● Your instructions: Please copy each line below that contains the word "Différentiel".

● Source material:

* * *

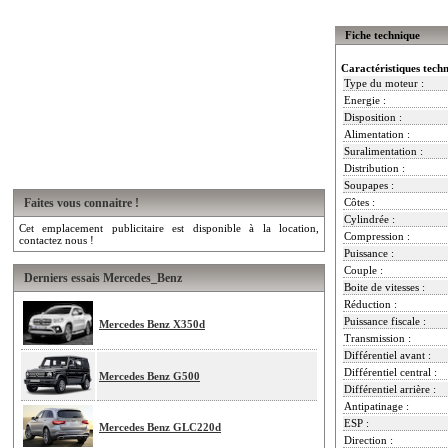
Fiche technique
Caractéristiques tech
Type du moteur :
Energie :
Disposition :
Alimentation :
Suralimentation :
Distribution :
Soupapes :
Faites vous connaitre !
Côtes :
Cylindrée :
Cet emplacement publicitaire est disponible à la location,
Compression :
contactez nous !
Puissance :
Couple :
Derniers essais Mercedes_Benz
Boite de vitesses :
Réduction :
Puissance fiscale :
Mercedes Benz X350d
Transmission :
Différentiel avant :
Différentiel central :
Mercedes Benz G500
Différentiel arrière :
Antipatinage :
ESP :
Mercedes Benz GLC220d
Direction :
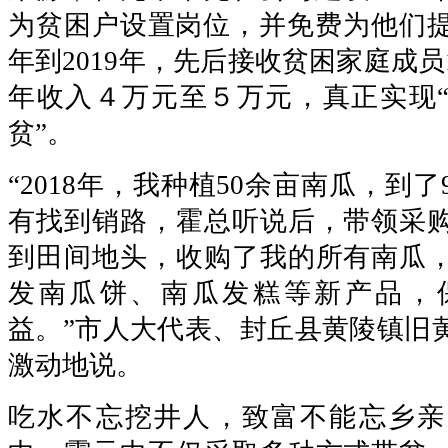
为贫困户设置岗位，并免费为他们提供
年到2019年，先后接收贫困家庭成员
年收入４万元至５万元，真正实现
贫”。
“2018年，我种植50余亩南瓜，到
有找到销路，霍总听说后，带领采
到田间地头，收购了我的所有南瓜
发南瓜饼、南瓜发糕等新产品，
益。”市人大代表、封丘县黄陵镇旧
激动地说。
吃水不忘挖井人，致富不能忘乡亲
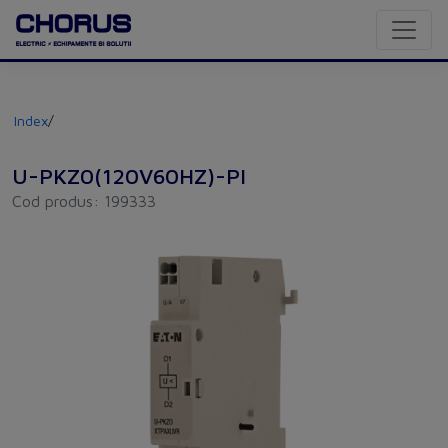
Index
/
U-PKZ0(120V60HZ)-PI
Cod produs: 199333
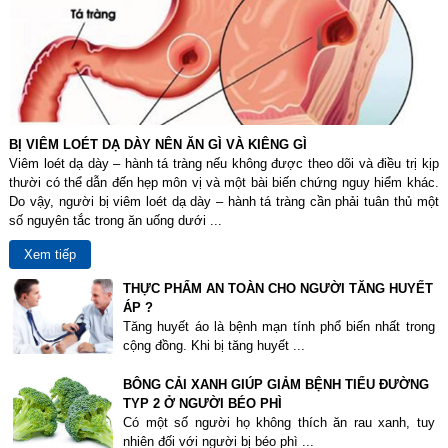
BỊ VIÊM LOÉT DẠ DÀY NÊN ĂN GÌ VÀ KIÊNG GÌ
Viêm loét dạ dày – hành tá tràng nếu không được theo dõi và điều trị kịp
thười có thể dẫn đến hẹp môn vị và một bài biến chứng nguy hiểm khác.
Do vậy, người bị viêm loét dạ dày – hành tá tràng cần phải tuân thủ một
số nguyên tắc trong ăn uống dưới ...
Xem tiếp
THỰC PHẨM AN TOÀN CHO NGƯỜI TĂNG HUYẾT
ÁP ?
Tăng huyết áo là bệnh mạn tính phổ biến nhất trong
cộng đồng. Khi bị tăng huyết ...
BÔNG CẢI XANH GIÚP GIẢM BỆNH TIỂU ĐƯỜNG
TYP 2 Ở NGƯỜI BÉO PHÌ
Có một số người họ không thích ăn rau xanh, tuy
nhiên đối với người bị béo phì ...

* * *

● Output for this task:
Différentiel avant :
Différentiel central :
Différentiel arrière :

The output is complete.